[Raw data — start]
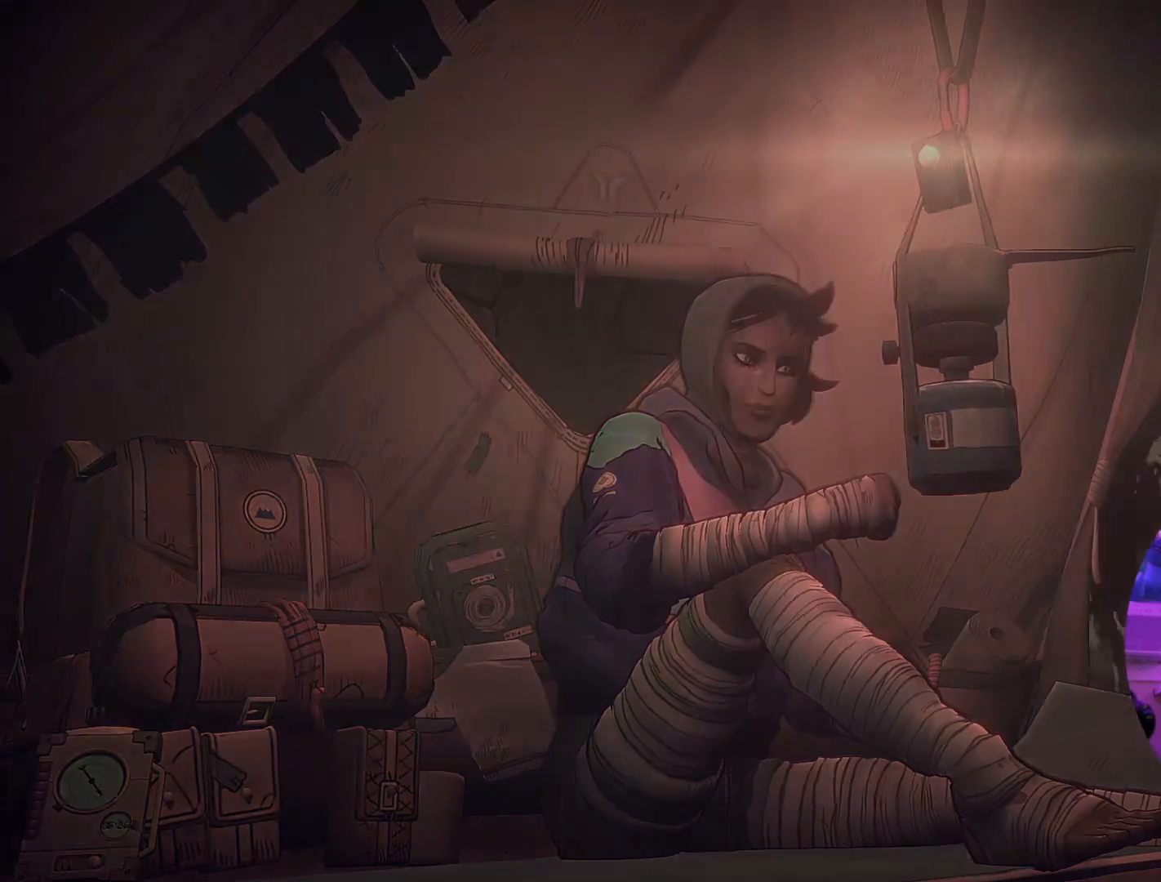
{"buttons": [], "left_stick": "center", "right_stick": "center", "events": []}
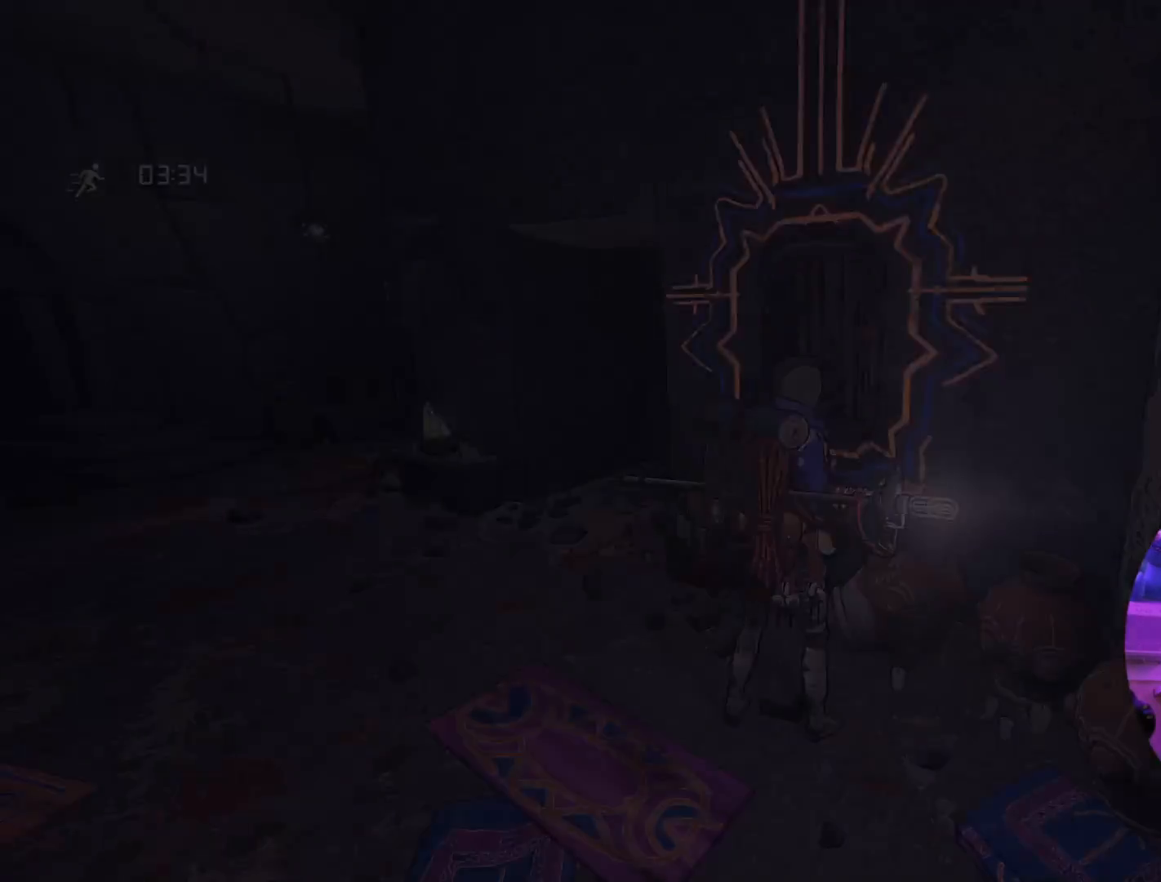
{"buttons": [], "left_stick": "center", "right_stick": "center", "events": []}
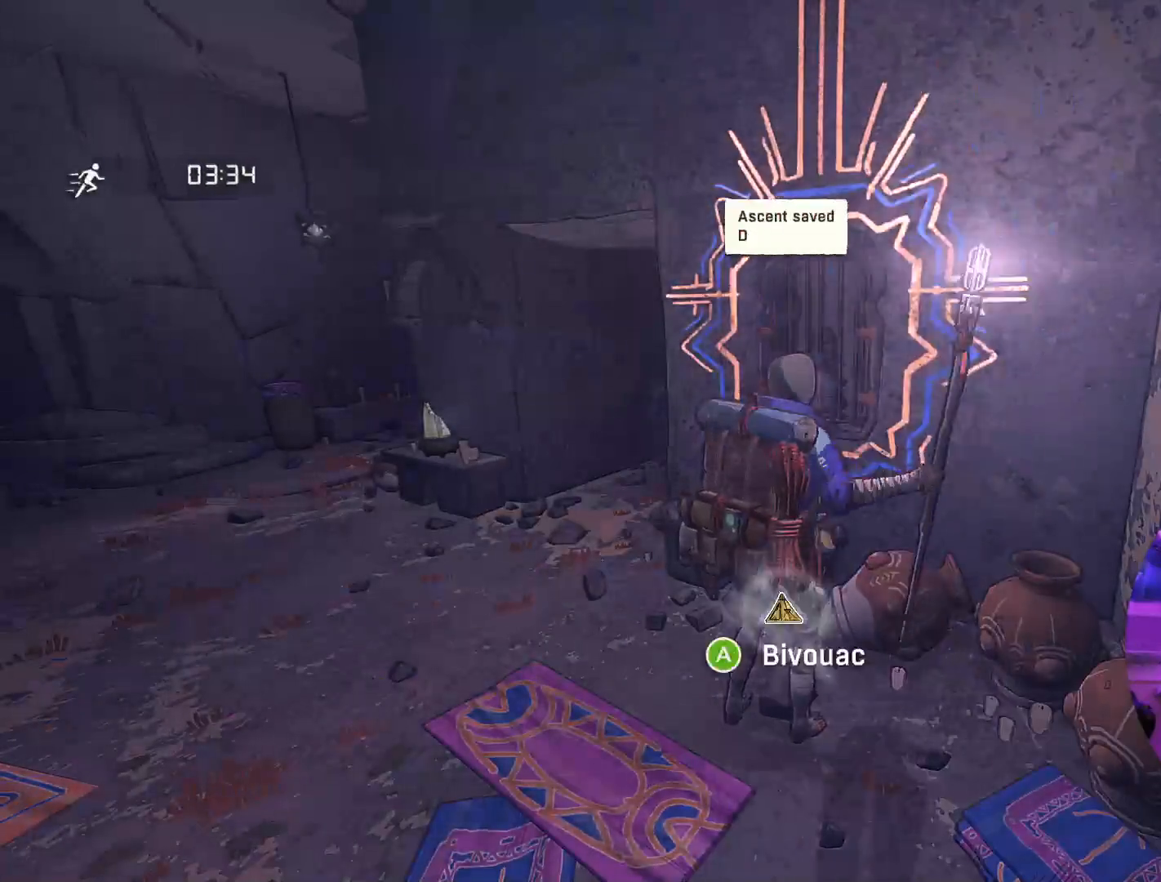
{"buttons": [], "left_stick": "center", "right_stick": "down-left", "events": [[417, "right_stick", "down-left"]]}
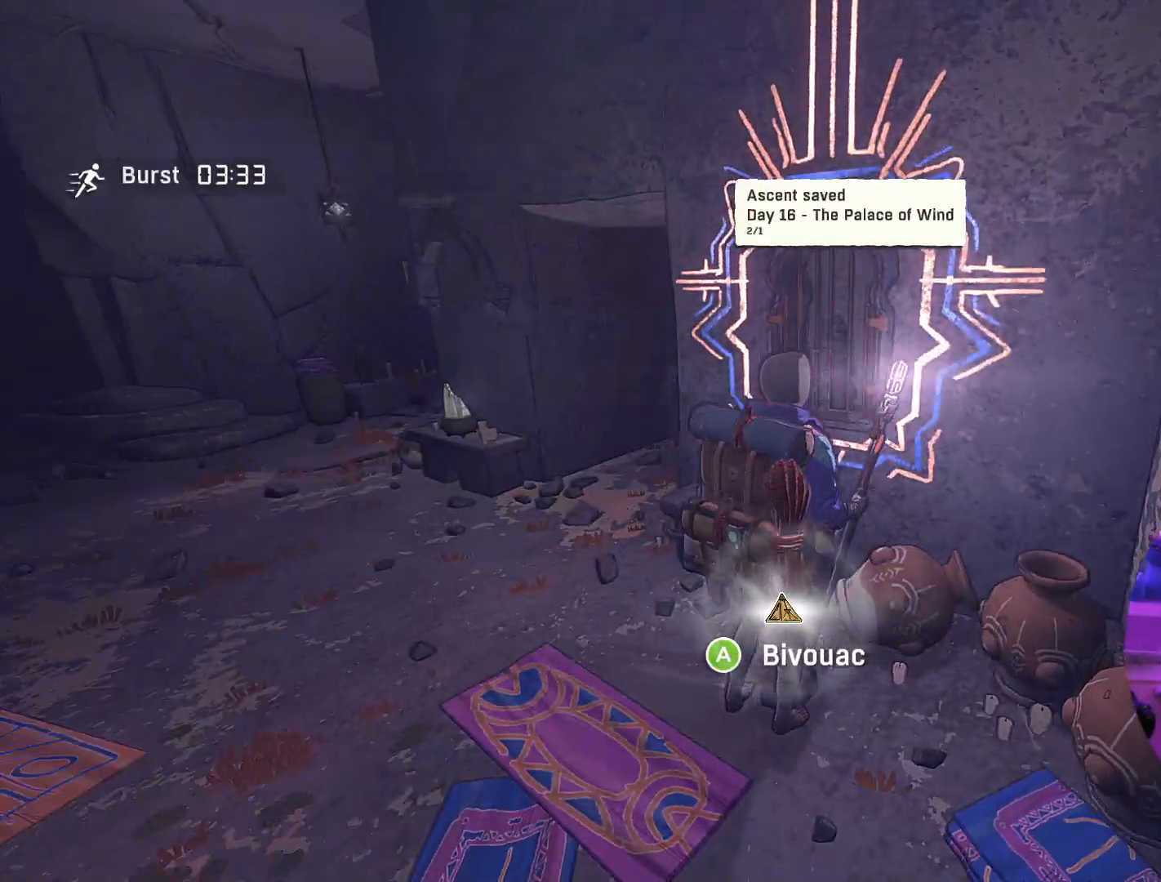
{"buttons": [], "left_stick": "up-left", "right_stick": "center", "events": [[17, "left_stick", "left"], [367, "left_stick", "up-left"], [383, "right_stick", "center"]]}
[Raw data — finish]
Exercise directions.
Your copy should match the material above exactly, minus its pictures.

Response box.
{"buttons": [], "left_stick": "center", "right_stick": "center", "events": []}
{"buttons": [], "left_stick": "center", "right_stick": "center", "events": []}
{"buttons": [], "left_stick": "center", "right_stick": "down-left", "events": [[417, "right_stick", "down-left"]]}
{"buttons": [], "left_stick": "up-left", "right_stick": "center", "events": [[17, "left_stick", "left"], [367, "left_stick", "up-left"], [383, "right_stick", "center"]]}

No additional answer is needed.